#### [Body or hand keypoint data]
=-=-=-=-=
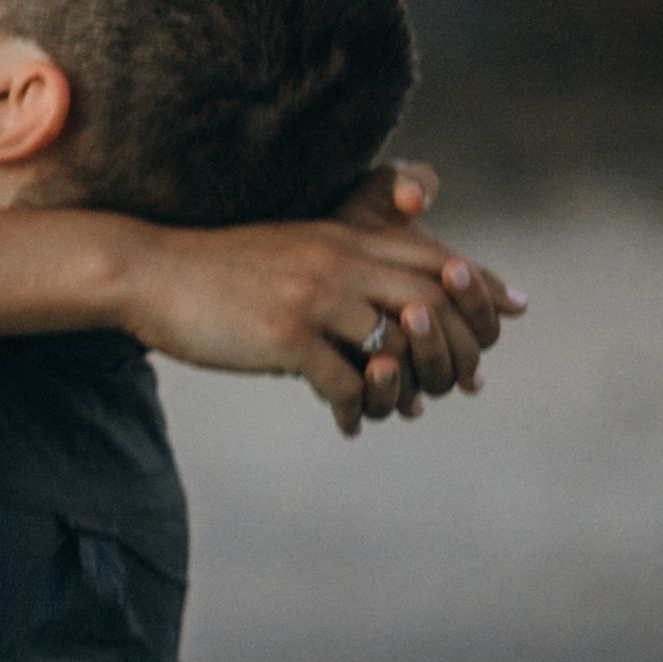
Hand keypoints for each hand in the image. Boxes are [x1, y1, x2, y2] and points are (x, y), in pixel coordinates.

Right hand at [125, 195, 525, 437]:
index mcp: (344, 237)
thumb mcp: (289, 253)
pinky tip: (350, 424)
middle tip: (468, 382)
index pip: (436, 258)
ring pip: (398, 346)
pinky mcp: (286, 336)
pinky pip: (347, 384)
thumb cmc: (216, 271)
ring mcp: (315, 298)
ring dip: (411, 385)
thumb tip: (378, 308)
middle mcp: (340, 261)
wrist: (149, 272)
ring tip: (408, 409)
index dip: (482, 286)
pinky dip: (357, 409)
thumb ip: (338, 267)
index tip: (513, 310)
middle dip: (460, 346)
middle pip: (434, 301)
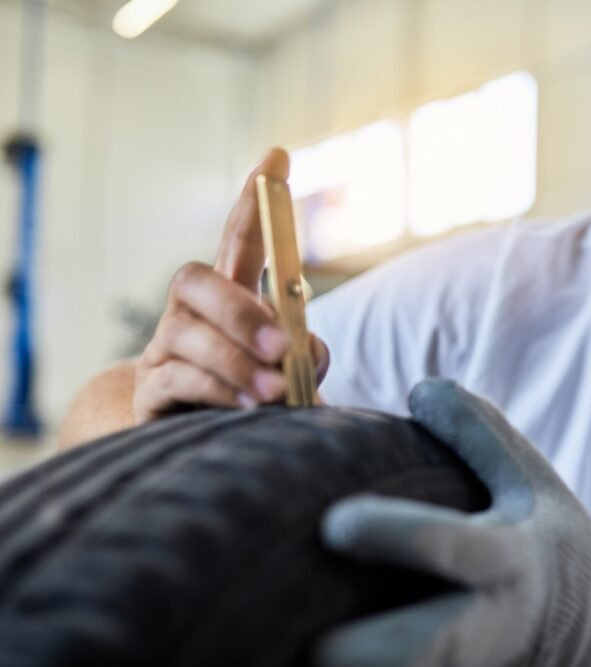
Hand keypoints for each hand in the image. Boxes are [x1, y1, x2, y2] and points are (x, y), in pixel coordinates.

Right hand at [133, 149, 328, 423]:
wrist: (197, 454)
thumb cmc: (255, 403)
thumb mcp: (291, 377)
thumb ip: (305, 356)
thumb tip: (307, 348)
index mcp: (228, 303)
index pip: (237, 244)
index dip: (255, 204)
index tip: (277, 157)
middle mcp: (189, 317)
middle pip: (194, 281)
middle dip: (239, 309)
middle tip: (281, 344)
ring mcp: (164, 352)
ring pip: (187, 334)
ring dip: (236, 359)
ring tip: (275, 390)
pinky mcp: (151, 393)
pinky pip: (177, 380)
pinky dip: (217, 390)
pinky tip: (247, 407)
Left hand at [316, 379, 590, 666]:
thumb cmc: (562, 551)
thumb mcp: (535, 483)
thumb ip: (479, 432)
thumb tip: (418, 387)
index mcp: (510, 562)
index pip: (448, 550)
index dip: (387, 534)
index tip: (334, 522)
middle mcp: (487, 630)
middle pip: (404, 664)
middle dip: (338, 654)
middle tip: (297, 618)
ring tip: (299, 635)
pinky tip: (330, 655)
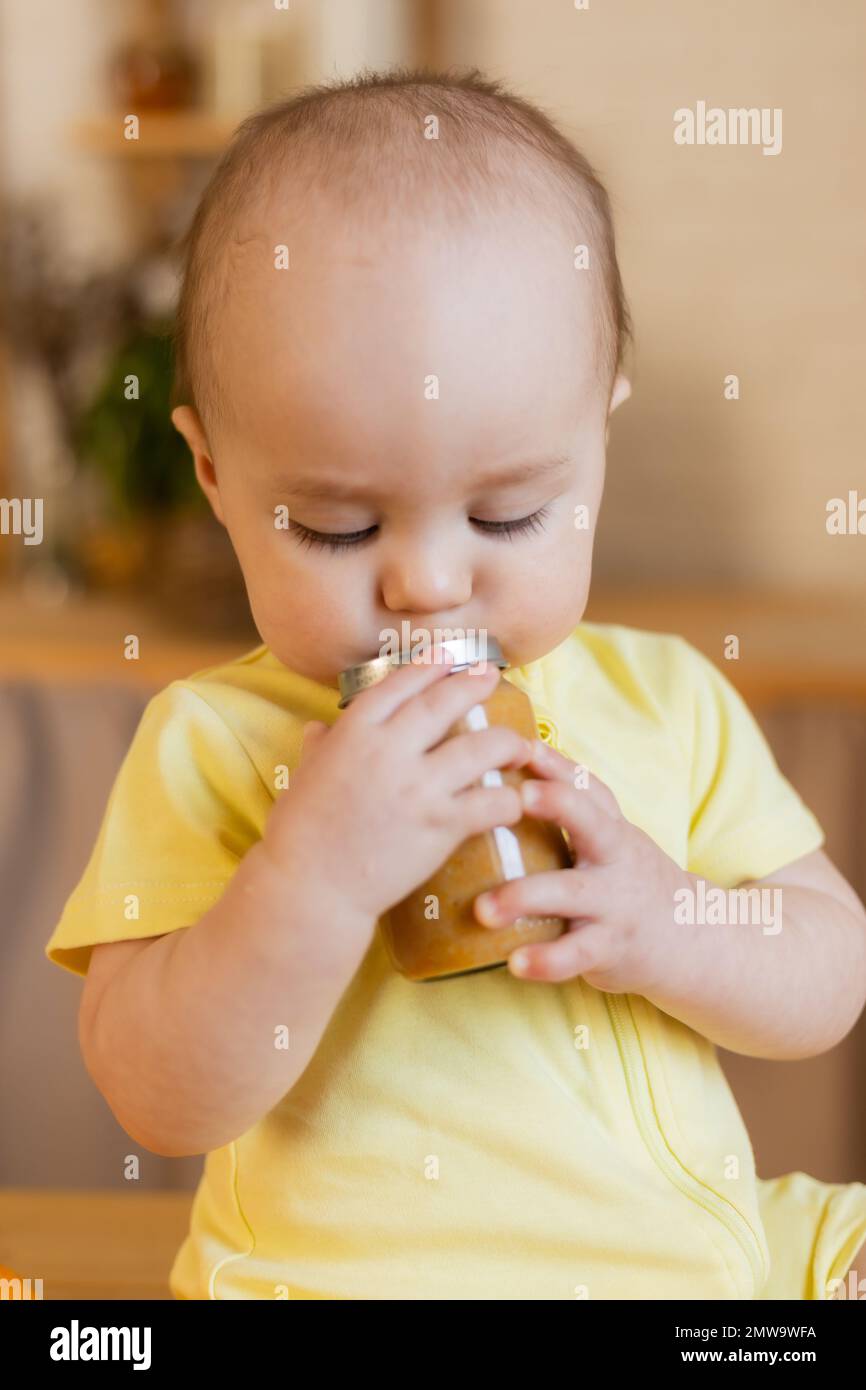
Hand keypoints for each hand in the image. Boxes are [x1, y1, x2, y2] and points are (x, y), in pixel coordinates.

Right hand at [260, 654, 534, 924]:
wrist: (311, 888)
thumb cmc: (300, 834)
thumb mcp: (304, 777)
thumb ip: (319, 748)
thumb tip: (317, 728)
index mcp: (353, 733)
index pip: (399, 684)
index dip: (429, 665)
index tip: (449, 655)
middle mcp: (388, 751)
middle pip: (443, 703)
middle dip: (474, 684)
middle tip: (492, 676)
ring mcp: (418, 787)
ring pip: (479, 748)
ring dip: (505, 741)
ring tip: (519, 744)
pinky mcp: (439, 826)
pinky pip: (490, 803)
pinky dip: (507, 799)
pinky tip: (513, 800)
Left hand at [472, 739, 686, 989]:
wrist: (693, 938)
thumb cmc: (627, 878)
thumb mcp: (609, 838)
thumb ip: (570, 810)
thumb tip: (506, 766)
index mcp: (608, 826)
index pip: (586, 784)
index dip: (556, 764)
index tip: (523, 745)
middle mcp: (614, 857)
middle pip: (590, 822)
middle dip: (555, 805)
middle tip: (513, 799)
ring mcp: (614, 902)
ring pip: (571, 893)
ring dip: (526, 897)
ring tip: (484, 908)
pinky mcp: (610, 947)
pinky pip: (576, 954)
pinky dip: (547, 960)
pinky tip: (515, 963)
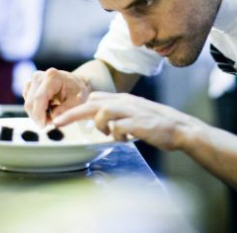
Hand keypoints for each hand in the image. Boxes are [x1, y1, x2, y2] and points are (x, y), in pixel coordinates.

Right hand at [23, 68, 91, 126]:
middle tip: (53, 122)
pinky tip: (48, 110)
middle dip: (39, 116)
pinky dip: (36, 110)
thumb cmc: (78, 92)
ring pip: (28, 104)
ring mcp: (33, 80)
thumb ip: (66, 110)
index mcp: (53, 76)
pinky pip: (28, 103)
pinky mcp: (30, 86)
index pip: (39, 98)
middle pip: (31, 102)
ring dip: (38, 114)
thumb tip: (54, 118)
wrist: (76, 84)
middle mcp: (40, 76)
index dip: (39, 114)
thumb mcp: (77, 102)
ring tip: (53, 115)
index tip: (43, 126)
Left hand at [53, 91, 197, 150]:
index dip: (77, 107)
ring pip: (103, 112)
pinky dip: (117, 135)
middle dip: (72, 113)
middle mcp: (125, 102)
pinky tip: (126, 139)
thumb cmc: (156, 123)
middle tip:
=-=-=-=-=
#### [Required action]
Exactly as they stand, the entries must be written out again, pictures excluded.

#### [Exercise answer]
Hand keypoints for each hand in the image. Boxes are [x1, y1, x2, y2] and points are (x, y), in pixel coordinates.

Right hand at [125, 195, 525, 437]:
index mcp: (344, 237)
thumb mcp: (289, 253)
pinky tip: (350, 424)
middle tip: (468, 382)
index pip: (436, 258)
ring pip: (398, 346)
pinky mcp: (286, 336)
pinky pip: (347, 384)
thumb cmc: (216, 271)
ring mcp: (315, 298)
ring dip: (411, 385)
thumb tip: (378, 308)
middle mcp: (340, 261)
wrist: (149, 272)
ring tip: (408, 409)
index dip: (482, 286)
pinky dip: (357, 409)
thumb ip: (338, 267)
index tip: (513, 310)
middle dip: (460, 346)
middle pip: (434, 301)
Hand keypoints for each hand in the image. Boxes are [x1, y1, x2, y2] and points are (x, y), in pixel coordinates.

Right hand at [133, 149, 328, 423]:
wrist: (197, 454)
thumb cmc: (255, 403)
thumb mcp: (291, 377)
thumb ip: (305, 356)
thumb tip: (307, 348)
index mcp: (228, 303)
index pip: (237, 244)
index dip: (255, 204)
index tip: (277, 157)
middle mcp: (189, 317)
middle pip: (194, 281)
middle dip: (239, 309)
middle tip: (281, 344)
ring mcp: (164, 352)
ring pip: (187, 334)
ring dip: (236, 359)
ring tip: (275, 390)
pinky mcp: (151, 393)
pinky pip: (177, 380)
pinky dip: (217, 390)
pinky tip: (247, 407)
Left hand at [316, 379, 590, 666]:
thumb cmc: (562, 551)
thumb mcp: (535, 483)
thumb ip: (479, 432)
thumb tip: (418, 387)
index mcp: (510, 562)
index pip: (448, 550)
index dip: (387, 534)
index tip: (334, 522)
middle mcp: (487, 630)
middle pip: (404, 664)
middle dip: (338, 654)
middle tip: (297, 618)
ring tip: (299, 635)
pinky tip: (330, 655)
Hand keypoints for each hand in the image. Boxes are [x1, y1, x2, y2] and points are (x, y), in pixel coordinates.

Right hand at [260, 654, 534, 924]:
wrist: (311, 888)
thumb cmc: (300, 834)
thumb mcp: (304, 777)
thumb ip: (319, 748)
thumb tip: (317, 728)
index mcp: (353, 733)
index pip: (399, 684)
index dip: (429, 665)
index tip: (449, 655)
middle mcp: (388, 751)
middle pip: (443, 703)
middle dip: (474, 684)
middle tip: (492, 676)
ring mcp: (418, 787)
ring pip: (479, 748)
ring dip: (505, 741)
ring tip: (519, 744)
pinky mcp: (439, 826)
pinky pip: (490, 803)
pinky dip: (507, 799)
pinky tip: (513, 800)
Left hand at [472, 739, 686, 989]:
wrist: (693, 938)
thumb cmc: (627, 878)
thumb mcp: (609, 838)
thumb ip: (570, 810)
thumb tip: (506, 766)
index mcp: (608, 826)
index pip: (586, 784)
index dip: (556, 764)
index tip: (523, 745)
middle mcp: (614, 857)
middle pip: (590, 822)
middle dip: (555, 805)
middle tip: (513, 799)
ring mcp: (614, 902)
ring pip: (571, 893)
ring dip: (526, 897)
ring tip: (484, 908)
pinky mcp: (610, 947)
pinky pip: (576, 954)
pinky dip: (547, 960)
pinky tip: (515, 963)
Hand keypoints for each hand in the image. Boxes are [x1, y1, x2, y2] and points are (x, y), in pixel coordinates.

Right hand at [23, 68, 91, 126]:
middle tip: (53, 122)
pinky tip: (48, 110)
middle dip: (39, 116)
pinky dip: (36, 110)
thumb cmc: (78, 92)
ring pip: (28, 104)
ring mcp: (33, 80)
thumb ip: (66, 110)
index mcp: (53, 76)
pinky pip: (28, 103)
pinky mcp: (30, 86)
index pip: (39, 98)
middle pip: (31, 102)
ring dip: (38, 114)
thumb tip: (54, 118)
wrist: (76, 84)
middle mcp: (40, 76)
index dip: (39, 114)
thumb mcp: (77, 102)
ring tip: (53, 115)
index tip: (43, 126)
Left hand at [53, 91, 197, 150]:
index dip: (77, 107)
ring pip: (103, 112)
pinky dip: (117, 135)
middle dip: (72, 113)
middle mcp: (125, 102)
pinky tip: (126, 139)
thumb cmc: (156, 123)
middle tip:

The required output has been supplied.